Every line in the data below from the one containing "index mcp: (130, 336)" down to the one containing "middle dip: (255, 426)", both included, must be retyped exactly; no other line is to appear.
┌──
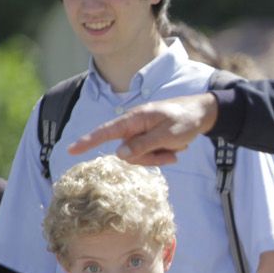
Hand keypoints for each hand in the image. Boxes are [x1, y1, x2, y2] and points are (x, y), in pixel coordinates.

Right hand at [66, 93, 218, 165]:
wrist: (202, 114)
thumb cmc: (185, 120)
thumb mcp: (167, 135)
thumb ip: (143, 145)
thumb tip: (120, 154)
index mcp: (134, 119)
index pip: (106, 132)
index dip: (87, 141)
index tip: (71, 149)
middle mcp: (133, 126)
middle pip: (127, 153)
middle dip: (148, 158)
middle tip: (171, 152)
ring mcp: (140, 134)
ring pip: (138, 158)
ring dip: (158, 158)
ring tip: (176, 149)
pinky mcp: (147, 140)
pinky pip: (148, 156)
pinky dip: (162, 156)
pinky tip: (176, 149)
└──
┌──
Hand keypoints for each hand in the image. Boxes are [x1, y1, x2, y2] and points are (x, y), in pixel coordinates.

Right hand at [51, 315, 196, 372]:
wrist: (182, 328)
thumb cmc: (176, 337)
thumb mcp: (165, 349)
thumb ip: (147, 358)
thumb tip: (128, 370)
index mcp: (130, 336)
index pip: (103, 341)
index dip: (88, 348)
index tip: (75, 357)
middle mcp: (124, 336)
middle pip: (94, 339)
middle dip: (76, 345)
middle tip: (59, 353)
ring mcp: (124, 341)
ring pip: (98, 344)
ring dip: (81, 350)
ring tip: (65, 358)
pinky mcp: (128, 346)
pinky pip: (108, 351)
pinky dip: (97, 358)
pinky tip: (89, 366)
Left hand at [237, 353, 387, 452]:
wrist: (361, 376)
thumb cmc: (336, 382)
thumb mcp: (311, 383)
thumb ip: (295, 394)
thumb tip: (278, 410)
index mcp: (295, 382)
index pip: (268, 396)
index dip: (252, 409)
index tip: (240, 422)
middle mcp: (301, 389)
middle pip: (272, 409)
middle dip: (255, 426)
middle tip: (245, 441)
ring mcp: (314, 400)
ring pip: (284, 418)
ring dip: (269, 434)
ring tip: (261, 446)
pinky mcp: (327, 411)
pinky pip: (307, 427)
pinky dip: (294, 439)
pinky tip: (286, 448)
└──
— Written solution —
index mcp: (130, 336)
index pip: (103, 341)
index dip: (88, 348)
index tip: (75, 357)
middle mcp: (124, 336)
middle pip: (94, 339)
middle dip: (76, 345)
middle tip: (59, 353)
ring mcp: (124, 341)
ring pip: (98, 344)
ring dip: (81, 350)
ring tip: (65, 358)
pinky mcp: (128, 346)
pinky pip: (108, 351)
pinky dip: (97, 358)
pinky tip: (89, 366)
Left hand at [237, 353, 387, 452]:
wrist: (361, 376)
thumb cmc: (336, 382)
thumb mcp: (311, 383)
thumb ip: (295, 394)
thumb tip: (278, 410)
index mcp: (295, 382)
index pip: (268, 396)
index dip: (252, 409)
index tip: (240, 422)
middle mcp: (301, 389)
middle pip: (272, 409)
middle dip: (255, 426)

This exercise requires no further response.